1. Forces Involved
* Gravity (Weight): The force of gravity acts straight down on the crate. We can break this force into two components:
* Force parallel to the incline (F_parallel): This component tries to pull the crate down the plane.
* Force perpendicular to the incline (F_perpendicular): This component presses the crate against the plane.
* Normal Force (F_normal): This is the force exerted by the plane on the crate, perpendicular to the surface. It balances the perpendicular component of gravity.
* Frictional Force (F_friction): This force opposes the motion of the crate and acts parallel to the plane, opposing F_parallel.
2. Calculations
* Force parallel to the incline (F_parallel):
F_parallel = mg * sin(theta)
where:
* m = mass of the crate
* g = acceleration due to gravity (approximately 9.8 m/s²)
* theta = angle of the incline (35 degrees)
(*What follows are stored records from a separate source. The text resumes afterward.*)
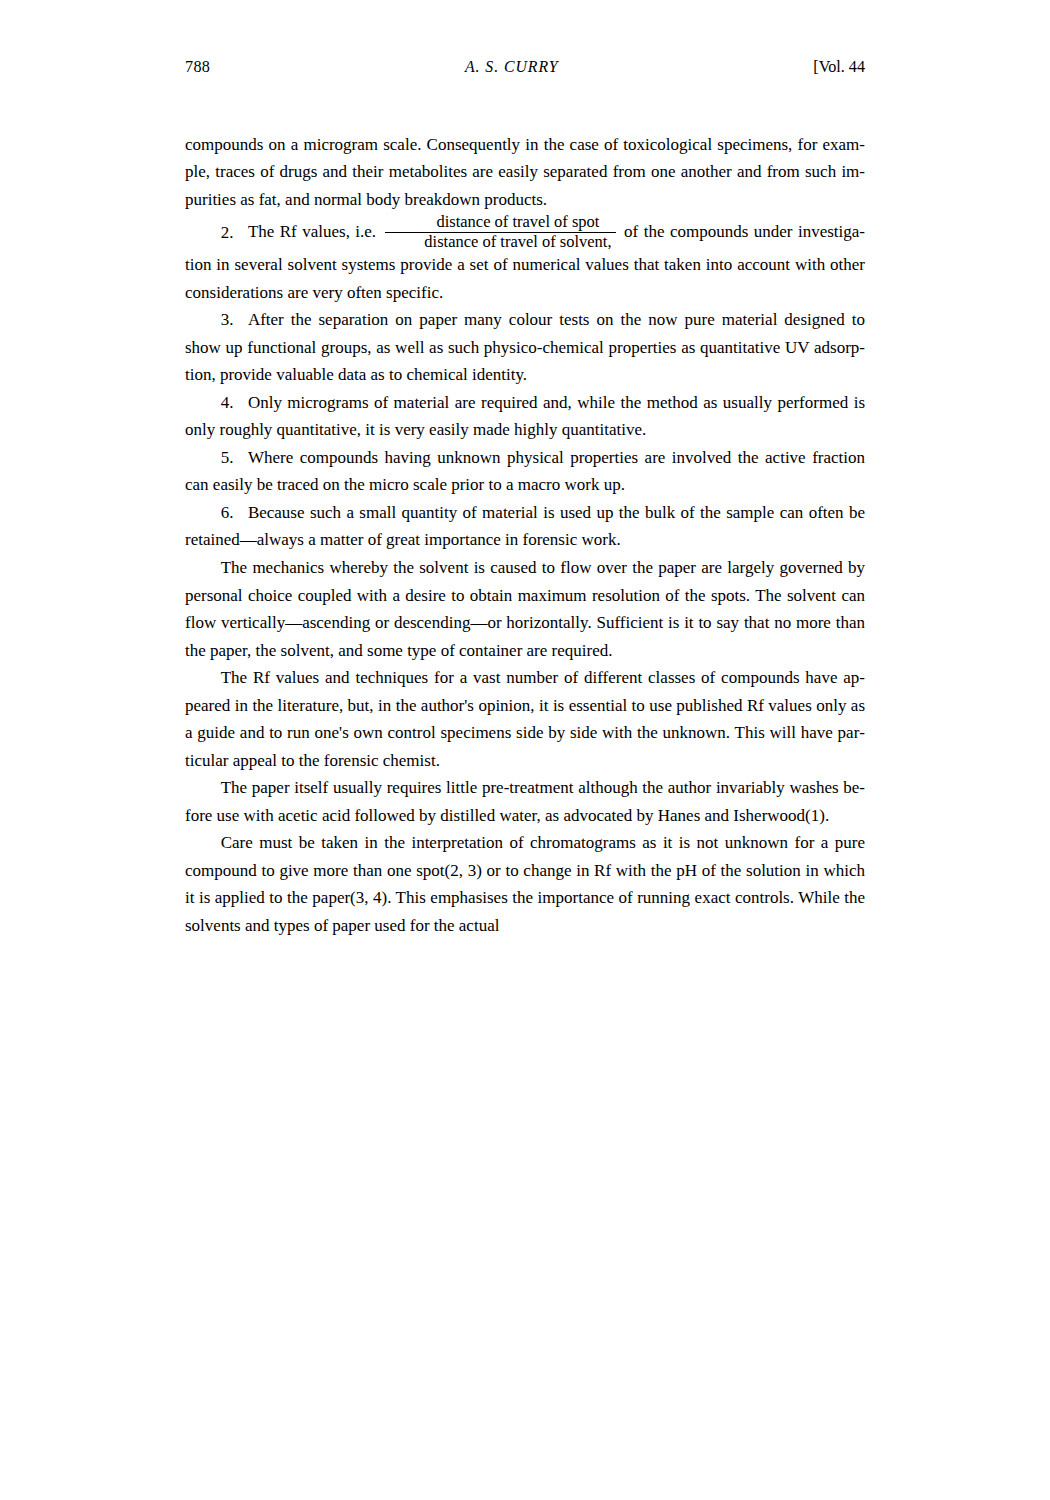788 A. S. Curry [Vol. 44
compounds on a microgram scale. Consequently in the case of toxicological specimens, for example, traces of drugs and their metabolites are easily separated from one another and from such impurities as fat, and normal body breakdown products.
2. The Rf values, i.e. distance of travel of spot distance of travel of solvent, of the compounds under investigation in several solvent systems provide a set of numerical values that taken into account with other considerations are very often specific.
3. After the separation on paper many colour tests on the now pure material designed to show up functional groups, as well as such physico-chemical properties as quantitative UV adsorption, provide valuable data as to chemical identity.
4. Only micrograms of material are required and, while the method as usually performed is only roughly quantitative, it is very easily made highly quantitative.
5. Where compounds having unknown physical properties are involved the active fraction can easily be traced on the micro scale prior to a macro work up.
6. Because such a small quantity of material is used up the bulk of the sample can often be retained—always a matter of great importance in forensic work.
The mechanics whereby the solvent is caused to flow over the paper are largely governed by personal choice coupled with a desire to obtain maximum resolution of the spots. The solvent can flow vertically—ascending or descending—or horizontally. Sufficient is it to say that no more than the paper, the solvent, and some type of container are required.
The Rf values and techniques for a vast number of different classes of compounds have appeared in the literature, but, in the author's opinion, it is essential to use published Rf values only as a guide and to run one's own control specimens side by side with the unknown. This will have particular appeal to the forensic chemist.
The paper itself usually requires little pre-treatment although the author invariably washes before use with acetic acid followed by distilled water, as advocated by Hanes and Isherwood(1).
Care must be taken in the interpretation of chromatograms as it is not unknown for a pure compound to give more than one spot(2, 3) or to change in Rf with the pH of the solution in which it is applied to the paper(3, 4). This emphasises the importance of running exact controls. While the solvents and types of paper used for the actual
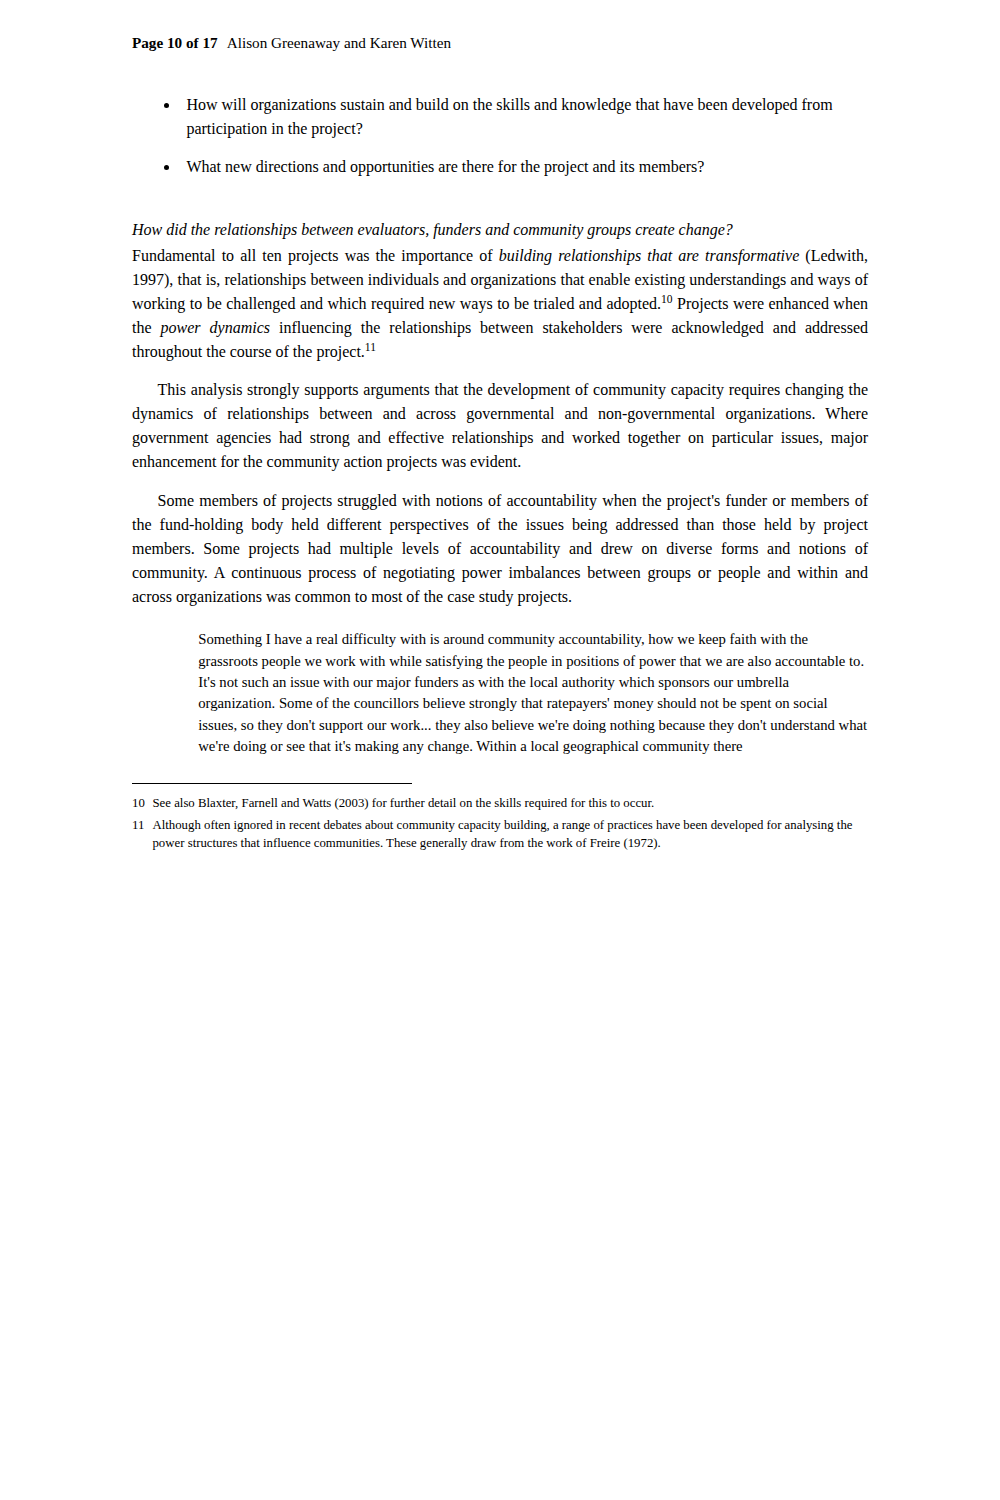Page 10 of 17 Alison Greenaway and Karen Witten
How will organizations sustain and build on the skills and knowledge that have been developed from participation in the project?
What new directions and opportunities are there for the project and its members?
How did the relationships between evaluators, funders and community groups create change?
Fundamental to all ten projects was the importance of building relationships that are transformative (Ledwith, 1997), that is, relationships between individuals and organizations that enable existing understandings and ways of working to be challenged and which required new ways to be trialed and adopted.10 Projects were enhanced when the power dynamics influencing the relationships between stakeholders were acknowledged and addressed throughout the course of the project.11
This analysis strongly supports arguments that the development of community capacity requires changing the dynamics of relationships between and across governmental and non-governmental organizations. Where government agencies had strong and effective relationships and worked together on particular issues, major enhancement for the community action projects was evident.
Some members of projects struggled with notions of accountability when the project's funder or members of the fund-holding body held different perspectives of the issues being addressed than those held by project members. Some projects had multiple levels of accountability and drew on diverse forms and notions of community. A continuous process of negotiating power imbalances between groups or people and within and across organizations was common to most of the case study projects.
Something I have a real difficulty with is around community accountability, how we keep faith with the grassroots people we work with while satisfying the people in positions of power that we are also accountable to. It's not such an issue with our major funders as with the local authority which sponsors our umbrella organization. Some of the councillors believe strongly that ratepayers' money should not be spent on social issues, so they don't support our work... they also believe we're doing nothing because they don't understand what we're doing or see that it's making any change. Within a local geographical community there
10 See also Blaxter, Farnell and Watts (2003) for further detail on the skills required for this to occur.
11 Although often ignored in recent debates about community capacity building, a range of practices have been developed for analysing the power structures that influence communities. These generally draw from the work of Freire (1972).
* Normal force (F_normal):
F_normal = mg * cos(theta)
* Maximum Static Frictional Force (F_friction_max):
F_friction_max = μ_s * F_normal
where:
* μ_s = coefficient of static friction (0.65)
3. Comparison
* If F_parallel > F_friction_max: The crate will slide down the plane because the force pulling it down is greater than the maximum force that friction can provide to hold it in place.
* If F_parallel ≤ F_friction_max: The crate will remain at rest because the force of static friction is strong enough to counteract the component of gravity pulling it down the incline.
4. Putting it Together
Since we don't know the mass of the crate (m), we can't calculate the exact forces. However, we can determine the condition for the crate to slide:
* The crate will slide down the plane if: mg * sin(35°) > μ_s * mg * cos(35°)
* Simplifying the inequality: sin(35°) > μ_s * cos(35°)
* Substituting the given values: sin(35°) > 0.65 * cos(35°)
Calculation:
* sin(35°) ≈ 0.574
* 0.65 * cos(35°) ≈ 0.532
Conclusion:
Since sin(35°) is greater than 0.65 * cos(35°), the crate will slide down the plane.